* [POR HACER]: Escribe la continuación del texto de más abajo sobre si la vida actual es mejor que la de antes, desde su última oración.

* [FRAGMENTO DEL TEXTO]:

Sostiene López que la vida actual es mejor aunque se echan de menos cositas como la taquicardia cuando la novia se dejaba tomar de la mano. Sólo siendo muy piedra se puede negar que la vida de hoy es algo menos fastidiosa que en el pasado, no sólo por los avances médicos y tecnológicos, con sus aparatitos casi mágicos, sino también en cuestiones del orden ético, como que ya sean indiscutibles los mismos derechos de todos, por lejos que esté su pleno respeto.
Pero tampoco se puede considerar que todo lo actual sea mejor que todo lo de antes. Eso, tampoco. La humanidad avanza pero también pasa por ratos de oscuridad y a veces sufre pérdidas (como la biblioteca de Alejandría completa o la filosofía griega que solo por una chiripa histórica, salvaron los árabes).
En plan optimista, hoy en México, estamos en una penumbra cultural y a las claras se nota que estamos en tiempos del triunfo de lo vulgar, lo bajo, lo corriente, lo basto y lo grueso, sobre lo culto, lo refinado, lo elegante, lo fino y las buenas maneras, a tal grado que al decir “fino”, se arriesga uno al escarnio.

* [ÍTEMS APORTADOS]:
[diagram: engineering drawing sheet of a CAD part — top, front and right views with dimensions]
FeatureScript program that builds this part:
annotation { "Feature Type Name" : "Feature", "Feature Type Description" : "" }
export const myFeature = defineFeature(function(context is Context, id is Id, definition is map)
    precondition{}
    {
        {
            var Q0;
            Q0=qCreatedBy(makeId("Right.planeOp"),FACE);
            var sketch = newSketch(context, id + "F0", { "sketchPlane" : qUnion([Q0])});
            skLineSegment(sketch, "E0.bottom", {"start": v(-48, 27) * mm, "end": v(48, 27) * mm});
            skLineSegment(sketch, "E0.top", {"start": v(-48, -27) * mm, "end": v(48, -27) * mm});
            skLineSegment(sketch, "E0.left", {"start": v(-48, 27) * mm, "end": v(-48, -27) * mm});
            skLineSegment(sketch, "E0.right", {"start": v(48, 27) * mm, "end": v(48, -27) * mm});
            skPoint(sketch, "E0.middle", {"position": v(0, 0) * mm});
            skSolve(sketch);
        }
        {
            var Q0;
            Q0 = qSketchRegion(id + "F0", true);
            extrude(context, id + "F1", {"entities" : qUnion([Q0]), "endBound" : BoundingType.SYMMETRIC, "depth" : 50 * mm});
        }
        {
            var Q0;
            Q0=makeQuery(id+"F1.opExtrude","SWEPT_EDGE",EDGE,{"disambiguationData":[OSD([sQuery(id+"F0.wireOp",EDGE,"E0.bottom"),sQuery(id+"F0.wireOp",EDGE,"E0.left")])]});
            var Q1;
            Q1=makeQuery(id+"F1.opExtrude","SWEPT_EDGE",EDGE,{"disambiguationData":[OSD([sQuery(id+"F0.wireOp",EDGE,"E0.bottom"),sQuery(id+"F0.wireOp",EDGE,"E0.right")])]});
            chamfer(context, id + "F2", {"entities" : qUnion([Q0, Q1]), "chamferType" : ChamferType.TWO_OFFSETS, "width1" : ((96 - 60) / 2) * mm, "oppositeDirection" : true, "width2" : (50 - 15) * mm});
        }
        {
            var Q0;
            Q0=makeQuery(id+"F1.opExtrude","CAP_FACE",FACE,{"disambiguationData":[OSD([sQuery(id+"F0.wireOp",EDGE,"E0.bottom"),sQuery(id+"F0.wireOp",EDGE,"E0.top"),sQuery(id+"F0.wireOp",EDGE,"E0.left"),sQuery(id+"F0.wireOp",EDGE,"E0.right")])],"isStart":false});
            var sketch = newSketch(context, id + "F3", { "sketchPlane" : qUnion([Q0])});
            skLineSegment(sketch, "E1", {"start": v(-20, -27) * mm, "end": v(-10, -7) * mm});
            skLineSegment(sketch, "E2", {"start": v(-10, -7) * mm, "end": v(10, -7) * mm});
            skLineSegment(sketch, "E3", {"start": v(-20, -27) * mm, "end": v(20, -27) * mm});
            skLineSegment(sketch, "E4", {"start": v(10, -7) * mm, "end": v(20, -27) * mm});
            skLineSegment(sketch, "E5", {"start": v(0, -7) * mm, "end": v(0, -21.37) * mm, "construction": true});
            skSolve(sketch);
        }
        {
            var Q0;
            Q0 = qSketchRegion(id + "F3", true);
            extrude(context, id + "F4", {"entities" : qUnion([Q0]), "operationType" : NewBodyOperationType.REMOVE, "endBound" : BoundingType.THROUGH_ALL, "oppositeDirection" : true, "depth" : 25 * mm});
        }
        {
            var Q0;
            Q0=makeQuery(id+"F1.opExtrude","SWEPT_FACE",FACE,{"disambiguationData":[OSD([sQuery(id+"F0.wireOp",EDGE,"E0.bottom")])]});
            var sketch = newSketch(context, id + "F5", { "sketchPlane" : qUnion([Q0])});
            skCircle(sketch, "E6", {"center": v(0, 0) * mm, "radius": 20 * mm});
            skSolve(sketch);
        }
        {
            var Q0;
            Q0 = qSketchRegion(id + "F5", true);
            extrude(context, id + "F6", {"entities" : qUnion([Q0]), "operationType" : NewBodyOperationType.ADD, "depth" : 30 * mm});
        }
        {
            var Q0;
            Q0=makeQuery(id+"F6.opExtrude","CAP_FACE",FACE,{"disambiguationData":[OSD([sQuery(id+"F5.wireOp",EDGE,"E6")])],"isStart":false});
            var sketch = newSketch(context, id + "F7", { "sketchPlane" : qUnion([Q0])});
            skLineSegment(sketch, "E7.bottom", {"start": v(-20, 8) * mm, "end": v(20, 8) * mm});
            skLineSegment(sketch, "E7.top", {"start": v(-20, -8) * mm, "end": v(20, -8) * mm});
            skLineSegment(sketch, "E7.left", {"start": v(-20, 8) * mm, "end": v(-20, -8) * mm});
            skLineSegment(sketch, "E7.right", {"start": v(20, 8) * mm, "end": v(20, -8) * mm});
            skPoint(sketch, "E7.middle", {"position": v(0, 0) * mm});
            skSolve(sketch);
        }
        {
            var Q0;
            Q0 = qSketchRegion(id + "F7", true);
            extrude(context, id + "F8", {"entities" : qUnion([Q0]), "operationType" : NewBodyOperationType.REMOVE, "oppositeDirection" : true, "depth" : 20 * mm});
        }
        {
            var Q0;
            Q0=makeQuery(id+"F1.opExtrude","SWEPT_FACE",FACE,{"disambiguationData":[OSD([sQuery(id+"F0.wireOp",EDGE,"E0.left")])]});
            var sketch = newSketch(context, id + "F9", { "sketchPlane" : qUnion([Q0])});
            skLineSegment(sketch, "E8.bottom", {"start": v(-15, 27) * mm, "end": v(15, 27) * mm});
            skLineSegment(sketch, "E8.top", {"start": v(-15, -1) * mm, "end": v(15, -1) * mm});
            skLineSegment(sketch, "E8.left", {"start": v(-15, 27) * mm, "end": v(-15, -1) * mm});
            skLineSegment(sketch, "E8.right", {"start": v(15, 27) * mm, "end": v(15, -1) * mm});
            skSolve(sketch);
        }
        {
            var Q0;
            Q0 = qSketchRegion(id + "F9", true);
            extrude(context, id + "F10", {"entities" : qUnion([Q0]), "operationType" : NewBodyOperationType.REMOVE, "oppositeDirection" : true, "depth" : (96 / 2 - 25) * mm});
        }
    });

* [RESPUESTA]:
Deje en el desván de los trebejos a Aristóteles y Tomás de Aquino; Platón, Plotino e Hipatia que igual no son “best sellers”, Montesquieu, Lampedusa, Spinoza, Kant, Mann, Malaparte, Zilahy, Lope, Shmelev, Paz, Reyes, Arreola, Payno, Cela ni Rulfo; ni “discos de platino”, Wagner, Beethoven, Bach, Orff, Sorozábal, Torroba, Moncayo, Chávez o Revueltas. Con raras excepciones cinematográficas (Mozart y Broschi… Farinelli, pues), lo culto no revienta taquillas, no retaca estadios. La masa, el pueblo bueno, no abreva en esos veneros. Debería preocuparnos.
La ‘Revista de la educación superior’ en su edición de julio-septiembre de 2014 (volumen 43; número 171; Ciudad de México), publicó un estudio coordinado por la Mtra. Rosa Obdulia González Robles, elaborado por un grupo interinstitucional de académicos, titulado “Habilidades lingüísticas de los estudiantes de primer ingreso a las instituciones de educación superior”. Los resultados son de llanto con hipo:
El 65% de los estudiantes que ingresan a la universidad, no conocen bien el idioma español; el 91% no saben ortografía ni acentuar las palabras; el 43.2% no sabe dar forma a un texto -escribir-; el 27.4% no entiende lo que oye; el 41.1% no entiende lo que lee. Sin rodeos: los jóvenes no hablan, ni escriben, ni entienden el idioma español con que se supone los van a educar sus maestros. Y nada fomenta el optimismo para este 2022.
Lo peor es que el estudio no se hizo con jóvenes de la Universidad del Bienestar de Tepito, sino de la UNAM, la Escuela Nacional de Antropología e Historia, el Centro de Investigación y Docencia Económicas (CIDE), el Instituto Nacional de Bellas Artes (INBA), el Instituto Tecnológico Autónomo de México (ITAM), la Iberoamericana y la Anáhuac. Sin distinciones de clase ni posición económica: parejo, burros.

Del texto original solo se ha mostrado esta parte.